Return every line of the records below without changing anything.

(Transcribed page text)
#####

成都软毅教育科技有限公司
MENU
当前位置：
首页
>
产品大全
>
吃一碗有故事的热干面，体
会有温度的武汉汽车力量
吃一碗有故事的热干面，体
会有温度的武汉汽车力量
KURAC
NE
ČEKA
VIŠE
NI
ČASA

#####

*Task result*.
成都软毅教育科技有限公司
MENU
当前位置：
首页
>
产品大全
>
吃一碗有故事的热干面，体
会有温度的武汉汽车力量
吃一碗有故事的热干面，体
会有温度的武汉汽车力量
KURAC
NE
ČEKA
VIŠE
NI
ČASA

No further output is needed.